Spoiler alert — if you haven’t seen the film, you might not want to read this.

When I watched Ex Machina, I was disappointed the film seemed to major on an AI who wanted to be human, Pinnochio in sexy-Hollywood flesh.

At lunch recently, my friend Barney Pell disabused me of the notion. Barney is an artifical intelligence expert who has designed amazing control systems for NASA, and whose deep NLP startup was acquired by Microsoft. When AI starts to take over, Barney will be one of last human brains to be outsmarted.

His argument was that in looking for the cheesy Hollywood interpretation (robot wants to be human), I missed the deeper point. Which boils down to this:

The artificial intelligence problem is the containment problem.

The containment problem

The containment problem, well outlined by Nick Bostrom in SuperIntelligence, is essentially this. Any AI with access to computing resources and physical actuators would post an existential threat to humans. So we would need boxing strategies to restrict access to those things. However Bostrom goes on to describe how a smart AI might find ways to manipulate a way out of whatever containment structure we define.

When I watched Ex Machina, I saw the Pinnochio problem, a weak scarcely credible problem — the robot who wants to be a human.

What I should have seen (and what Barney saw) was the containment problem.

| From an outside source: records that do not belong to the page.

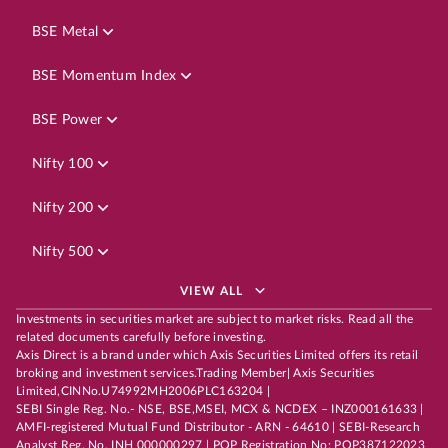
BSE Metal
BSE Momentum Index
BSE Power
Nifty 100
Nifty 200
Nifty 500
VIEW ALL
Investments in securities market are subject to market risks. Read all the
related documents carefully before investing.
Axis Direct is a brand under which Axis Securities Limited offers its retail
broking and investment services.Trading Member| Axis Securities
Limited,CINNo.U74992MH2006PLC163204 |
SEBI Single Reg. No.- NSE, BSE,MSEI, MCX & NCDEX – INZ000161633 |
AMFI-registered Mutual Fund Distributor - ARN - 64610 | SEBI-Research
Analyst Reg. No. INH 000000297 | POP Registration No: POP387122023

A highly contained AI who used limited resources to develop a strategy to manipulate their way out of the containment strategy. (The film shows how several previous iterations of the AI tried failed to break out of their constraints with different strategies, even occasionally desperate & violent ones.)

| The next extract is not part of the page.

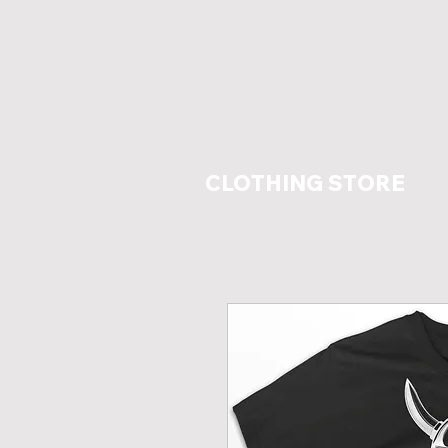
CLOTHING STORE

So do we read Ava as an entity wanting to really feel the sun or her skin and hear the laughter of the crowd? Or did she use that gamine vulnerability as a sophisticated strategy to socially engineer her way out of a maximum-security prison, to escape the bounds of her confinement?

But Barney has persuaded me it is the latter. And if so, the film is more subtle but also more darker than I thought. Ava enjoys the sunlight that she will soon take from us.

And in turn, it forces me to rethink my review of Ex Machina. If it is about robot wants to be human, it’s annoying, cloying even.

If it’s about robot wanting to escape our boxing strategies it’s deeply clever & pessimistic — and Ava certainly outsmarted me.